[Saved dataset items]
════════════════
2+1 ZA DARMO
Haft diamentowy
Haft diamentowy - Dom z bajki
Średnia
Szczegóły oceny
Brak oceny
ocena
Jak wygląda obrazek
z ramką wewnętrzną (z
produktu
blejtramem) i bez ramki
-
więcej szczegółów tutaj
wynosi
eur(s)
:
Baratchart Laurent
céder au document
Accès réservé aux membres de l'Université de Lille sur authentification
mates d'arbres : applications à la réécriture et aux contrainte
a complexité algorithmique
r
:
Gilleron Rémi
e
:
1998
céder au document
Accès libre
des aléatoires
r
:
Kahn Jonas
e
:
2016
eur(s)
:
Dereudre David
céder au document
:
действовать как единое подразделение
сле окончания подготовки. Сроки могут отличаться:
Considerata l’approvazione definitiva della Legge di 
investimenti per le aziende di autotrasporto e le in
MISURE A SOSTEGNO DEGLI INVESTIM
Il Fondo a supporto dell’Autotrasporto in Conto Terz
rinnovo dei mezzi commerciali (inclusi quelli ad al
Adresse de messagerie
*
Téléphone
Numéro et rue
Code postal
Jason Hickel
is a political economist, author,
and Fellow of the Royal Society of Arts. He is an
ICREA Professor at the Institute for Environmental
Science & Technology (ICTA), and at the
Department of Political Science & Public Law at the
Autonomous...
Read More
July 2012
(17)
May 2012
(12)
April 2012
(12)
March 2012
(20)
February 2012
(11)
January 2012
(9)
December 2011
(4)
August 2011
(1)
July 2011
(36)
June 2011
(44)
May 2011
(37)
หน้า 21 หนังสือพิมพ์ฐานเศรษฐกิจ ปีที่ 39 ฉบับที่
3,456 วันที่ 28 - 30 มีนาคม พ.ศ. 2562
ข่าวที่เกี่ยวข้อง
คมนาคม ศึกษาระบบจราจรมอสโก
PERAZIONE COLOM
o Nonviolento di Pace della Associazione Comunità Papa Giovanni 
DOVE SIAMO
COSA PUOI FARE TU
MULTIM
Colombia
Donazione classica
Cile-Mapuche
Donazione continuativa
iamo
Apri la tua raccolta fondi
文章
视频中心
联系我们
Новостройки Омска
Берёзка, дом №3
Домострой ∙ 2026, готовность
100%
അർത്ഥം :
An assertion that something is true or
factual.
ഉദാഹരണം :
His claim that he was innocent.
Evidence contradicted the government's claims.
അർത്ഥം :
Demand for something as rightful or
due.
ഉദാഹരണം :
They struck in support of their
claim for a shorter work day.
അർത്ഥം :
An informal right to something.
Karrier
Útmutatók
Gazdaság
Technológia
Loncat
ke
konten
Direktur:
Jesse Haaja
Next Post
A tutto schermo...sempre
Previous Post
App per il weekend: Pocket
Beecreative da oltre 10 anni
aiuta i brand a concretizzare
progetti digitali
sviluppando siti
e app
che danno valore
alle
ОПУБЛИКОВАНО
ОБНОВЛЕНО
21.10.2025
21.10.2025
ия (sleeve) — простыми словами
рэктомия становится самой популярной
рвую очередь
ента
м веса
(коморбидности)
════════════════
> YOUR OBJECTIVE
Output the lines from the start of the records through the line containing "o Nonviolento di", inclusive, as a JSON list of strings, one string per line, leaving out blank lines.

> EXPECTED ANSWER
[
  "2+1 ZA DARMO",
  "Haft diamentowy",
  "Haft diamentowy - Dom z bajki",
  "Średnia",
  "Szczegóły oceny",
  "Brak oceny",
  "ocena",
  "Jak wygląda obrazek",
  "z ramką wewnętrzną (z",
  "produktu",
  "blejtramem) i bez ramki",
  "-",
  "więcej szczegółów tutaj",
  "wynosi",
  "eur(s)",
  ":",
  "Baratchart Laurent",
  "céder au document",
  "Accès réservé aux membres de l'Université de Lille sur authentification",
  "mates d'arbres : applications à la réécriture et aux contrainte",
  "a complexité algorithmique",
  "r",
  ":",
  "Gilleron Rémi",
  "e",
  ":",
  "1998",
  "céder au document",
  "Accès libre",
  "des aléatoires",
  "r",
  ":",
  "Kahn Jonas",
  "e",
  ":",
  "2016",
  "eur(s)",
  ":",
  "Dereudre David",
  "céder au document",
  ":",
  "действовать как единое подразделение",
  "сле окончания подготовки. Сроки могут отличаться:",
  "Considerata l’approvazione definitiva della Legge di ",
  "investimenti per le aziende di autotrasporto e le in",
  "MISURE A SOSTEGNO DEGLI INVESTIM",
  "Il Fondo a supporto dell’Autotrasporto in Conto Terz",
  "rinnovo dei mezzi commerciali (inclusi quelli ad al",
  "Adresse de messagerie",
  "*",
  "Téléphone",
  "Numéro et rue",
  "Code postal",
  "Jason Hickel",
  "is a political economist, author,",
  "and Fellow of the Royal Society of Arts. He is an",
  "ICREA Professor at the Institute for Environmental",
  "Science & Technology (ICTA), and at the",
  "Department of Political Science & Public Law at the",
  "Autonomous...",
  "Read More",
  "July 2012",
  "(17)",
  "May 2012",
  "(12)",
  "April 2012",
  "(12)",
  "March 2012",
  "(20)",
  "February 2012",
  "(11)",
  "January 2012",
  "(9)",
  "December 2011",
  "(4)",
  "August 2011",
  "(1)",
  "July 2011",
  "(36)",
  "June 2011",
  "(44)",
  "May 2011",
  "(37)",
  "หน้า 21 หนังสือพิมพ์ฐานเศรษฐกิจ ปีที่ 39 ฉบับที่",
  "3,456 วันที่ 28 - 30 มีนาคม พ.ศ. 2562",
  "ข่าวที่เกี่ยวข้อง",
  "คมนาคม ศึกษาระบบจราจรมอสโก",
  "PERAZIONE COLOM",
  "o Nonviolento di Pace della Associazione Comunità Papa Giovanni "
]